L’hirondelle et le rossignol étaient deux sœurs très belles qui s’aimaient tendrement.

– Ah bon, deux sœurs ? me dit l’enfant. Je me doutais bien que tes fables cachaient des bizarreries de ce genre.

– Bien vu ! répondrai-je, inquiet. En général, les animaux, ça nous tire plutôt d’embarras… Mais avec les noms propres, tout se complique. Progné et Philomèle sont sœurs. Ça ne va pas vraiment les aider. Car voilà Progné mariée à Térée, voilà Térée qui l’emmène dans son lointain royaume et les voilà tous deux unis pendant plus d’une année, assez pour qu’ils aient un fils.

– Bon, me dit l’enfant, souriant. Deux pigeons et un pigeonneau, en somme.

– Oh oui ! répondrai-je, inquiet. Si tu veux. Mais je ne sais pas s’ils roucoulent beaucoup. En tout cas, le royaume est loin, Progné se sent seule, Progné se morfond. Elle a le mal de l’exil. Sa sœur lui manque, et de son côté, l’autre sœur a le mal du manque de sa sœur. Alors, tous les jours – tous les jours, écoute-moi bien ! –, Progné pleure. Elle n’arrête plus de verser des larmes.

Impatienté, voilà qu’un jour, Térée lui dit : « Madame, mes affaires m’emmènent au loin dans un pays proche du vôtre. Je vous ramènerai Philomèle à mon retour ». Et voilà que la noire mâchoire qui mord le cœur de Progné se desserre, que les couleurs et le sourire reviennent à son visage…

– Bon, dira l’enfant en hésitant. Jusque-là, tout va bien. Non ?

– Je ne sais pas, répondrai-je inquiet. Tu n’es encore qu’un enfant. Je crois que je devrais m’arrêter là.

L’enfant me regarde intensément.

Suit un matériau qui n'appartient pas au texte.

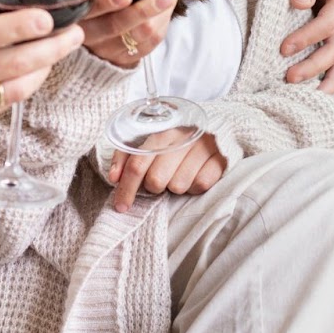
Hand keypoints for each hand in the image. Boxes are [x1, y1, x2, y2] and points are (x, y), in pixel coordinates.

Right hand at [0, 0, 84, 138]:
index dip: (24, 26)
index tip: (48, 17)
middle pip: (14, 64)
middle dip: (52, 48)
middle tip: (75, 33)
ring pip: (17, 89)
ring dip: (44, 69)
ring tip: (59, 50)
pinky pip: (4, 105)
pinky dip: (22, 86)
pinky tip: (32, 70)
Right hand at [77, 0, 175, 67]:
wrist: (87, 31)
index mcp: (76, 12)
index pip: (88, 9)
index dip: (105, 2)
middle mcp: (88, 34)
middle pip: (114, 25)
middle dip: (141, 11)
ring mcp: (105, 49)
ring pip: (134, 36)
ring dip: (156, 16)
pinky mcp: (122, 58)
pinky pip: (145, 45)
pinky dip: (159, 26)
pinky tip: (166, 10)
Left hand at [106, 133, 226, 211]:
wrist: (219, 127)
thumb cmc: (176, 142)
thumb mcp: (151, 143)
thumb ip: (127, 157)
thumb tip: (113, 178)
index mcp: (161, 134)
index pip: (137, 164)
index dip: (126, 188)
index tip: (121, 206)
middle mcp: (181, 138)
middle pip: (156, 181)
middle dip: (155, 186)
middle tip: (162, 179)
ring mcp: (203, 147)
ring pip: (178, 186)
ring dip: (177, 186)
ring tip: (181, 173)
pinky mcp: (220, 159)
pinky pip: (200, 186)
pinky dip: (196, 186)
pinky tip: (196, 175)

Son visage devient tout blême.

– A ce point-là ?

– Pire encore, murmuré-je.

Il change de position dans la bergère et fait craquer ses doigts adolescents. C’est la première fois que je l’entends.

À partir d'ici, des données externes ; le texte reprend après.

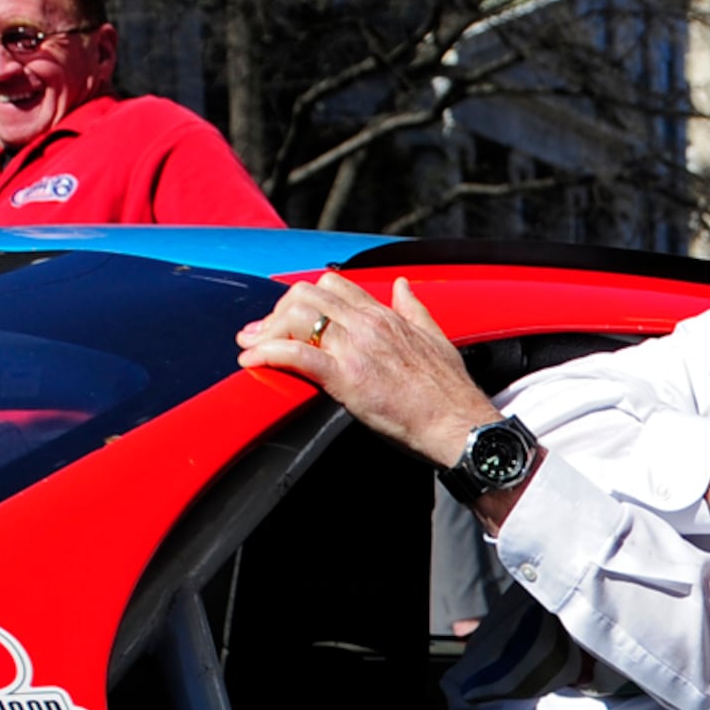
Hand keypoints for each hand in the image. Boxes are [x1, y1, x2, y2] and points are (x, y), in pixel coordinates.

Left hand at [238, 274, 496, 471]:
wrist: (459, 425)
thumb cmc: (451, 393)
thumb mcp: (437, 338)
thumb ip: (415, 309)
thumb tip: (403, 286)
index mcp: (385, 315)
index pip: (332, 285)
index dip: (303, 297)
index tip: (288, 317)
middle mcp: (367, 325)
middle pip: (306, 295)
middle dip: (276, 312)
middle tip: (262, 333)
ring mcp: (355, 349)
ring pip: (296, 318)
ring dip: (266, 331)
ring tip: (251, 347)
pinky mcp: (346, 377)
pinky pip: (296, 355)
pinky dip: (267, 354)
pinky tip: (251, 361)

- Vas-y, murmure-t-il. Je grandis.

Voilà donc Térée qui s’embarque sur son grand navire, qui vaque à ses affaires, qui va chercher Philomèle pour l’amener à Progné. Mais sur le trajet du retour, sur ce grand, très grand navire au long de ces longs, très longs jours de mer, voilà Térée qui s’éprend de Philomèle qui ne s’éprend pas de lui, et voilà Térée qui la viole. Et voilà qu’à peine à terre, pour que le crime reste inconnu, il lui coupe la langue et l’enferme dans une maison au fin fonds de ses terres, qu’il rentre chez lui, qu’il raconte en pleurant à Progné que Philomèle est morte, morte de maladie durant la traversée en mer.

Les cheveux de l’enfant, me croirez-vous, sont dressés sur sa tête. J’aurai de la douleur à continuer.

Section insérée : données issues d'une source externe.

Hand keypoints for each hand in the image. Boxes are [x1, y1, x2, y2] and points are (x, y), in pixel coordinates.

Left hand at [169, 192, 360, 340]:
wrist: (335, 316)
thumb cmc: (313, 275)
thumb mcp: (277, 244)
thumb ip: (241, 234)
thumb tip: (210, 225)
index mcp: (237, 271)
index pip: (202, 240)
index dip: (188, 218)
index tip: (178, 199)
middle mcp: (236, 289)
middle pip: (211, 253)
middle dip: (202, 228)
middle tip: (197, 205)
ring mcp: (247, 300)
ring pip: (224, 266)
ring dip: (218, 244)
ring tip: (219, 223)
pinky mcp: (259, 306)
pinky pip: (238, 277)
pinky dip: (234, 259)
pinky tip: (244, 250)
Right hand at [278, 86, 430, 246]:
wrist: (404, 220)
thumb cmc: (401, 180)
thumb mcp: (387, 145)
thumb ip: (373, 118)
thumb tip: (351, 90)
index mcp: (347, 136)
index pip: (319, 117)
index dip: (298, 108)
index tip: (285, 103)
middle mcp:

– Calme-toi, murmuré-je. Ce n’est qu’une fable.

– C’est toi qui le dis, murmure-t-il. J’attends la suite.

Un jour que Progné promène sa douleur infatigable dans la campagne, elle trouve la maison où Philomèle vit.

Progné l’interroge, ivre de bonheur, ivre de questions.

Philomèle ne peut répondre. Mais elle entraîne sa sœur dans une pièce retirée

Où, patiemment, elle a tissé toute l’histoire avec des fils de couleur,

Avec des fils de douleur.

Progné reconnaît le navire et reconnaît Térée.

Elle voit le viol, elle voit la langue coupée.

Elle prend la tapisserie dans ses mains,

Elle regarde tant que ses yeux se troublent,

Que son cœur se fige.

Elle retourne chez elle avec Philomèle sans tarder.

Et tout ira très vite, crois-moi.

Progné – ne tremble pas, je pleure avec toi –

Progné prend son fils et le tue et le fait cuire.

Elle le donne le soir même à manger à Térée.

Une fois le repas fini

– Ne tremble pas, je pleure avec toi ! –,

Elle fait venir Philomèle et révèle à Térée ce qu’il a mangé.

Ne tremble pas, ne tremble pas !

Je te le dis,

Plus jamais ils n’auront face humaine,

Plus jamais ils ne se croiseront.

– Le jour et la nuit les séparent –

L’horreur a fait d’elles un rossignol et une hirondelle,

Et un chat-huant de Térée.

(Sur l’océan, j’entendis le vent qui soufflait

De nouvelles peines irrécupérables.)

– Mais ce n’est pas une fable, dira l’enfant, les lèvres blêmes de colère, c’est un chaos. Il est grand temps que je grandisse encore.